Primary IVIG prophylaxis is variably recommended; evidence for its effectiveness in this setting is limited and conflicting.
This multi-institutional retrospective study evaluated infection outcomes in 225 patients receiving BCMA bsAb, comparing primary IVIG prophylaxis versus no primary IVIG.
Guideline-Based Recommendations
Diagnosis
Assess infection risk based on history of infections, baseline blood counts, inflammatory markers, and combination therapies.
Monitor for hypogammaglobulinemia in patients receiving BCMA-targeted therapies.
Management
Consider IVIG replacement therapy either as primary prophylaxis (before infection) or secondary prophylaxis (after infection) based on institutional guidelines.
Implement infection prophylaxis measures tailored to patient risk factors and therapy type.
Monitoring & Follow-up
Regularly monitor for infections using clinical, imaging, microbiological, and histopathological assessments.
Grade infections using CTCAE v5 criteria and monitor for CRS and ICANS per established consensus guidelines.
Risks
Heightened infection risk due to profound immunodeficiency from BCMA bsAb therapy.
Potential for infection-related morbidity and mortality despite IVIG prophylaxis.

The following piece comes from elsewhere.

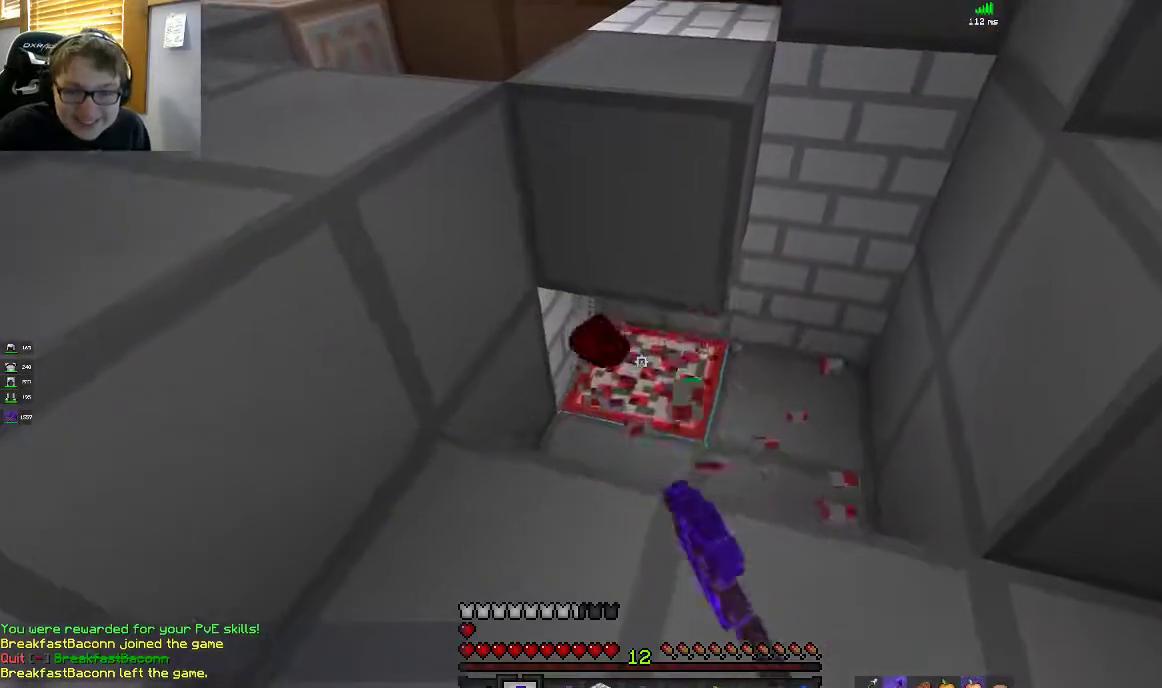
{"keys": ["w"], "mouse": ["left"], "events": []}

Patient & Prescribing Data
225 patients with relapsed/refractory multiple myeloma treated with BCMA-targeted bispecific antibodies across five US academic centers.
41% received primary IVIG prophylaxis after bsAb initiation but before infection; 59% did not receive primary IVIG. Patients receiving non-BCMA bsAb were excluded due to lower infection risk.
Clinical Best Practices
Define primary IVIG prophylaxis as administration after bsAb start but before any documented infection.
Exclude patients receiving IVIG before bsAb therapy from primary prophylaxis analyses.
Use landmark and time-dependent statistical analyses to adjust for immortal-time bias in evaluating IVIG effectiveness.
Tailor infection prophylaxis strategies based on individual patient risk factors and evolving clinical evidence.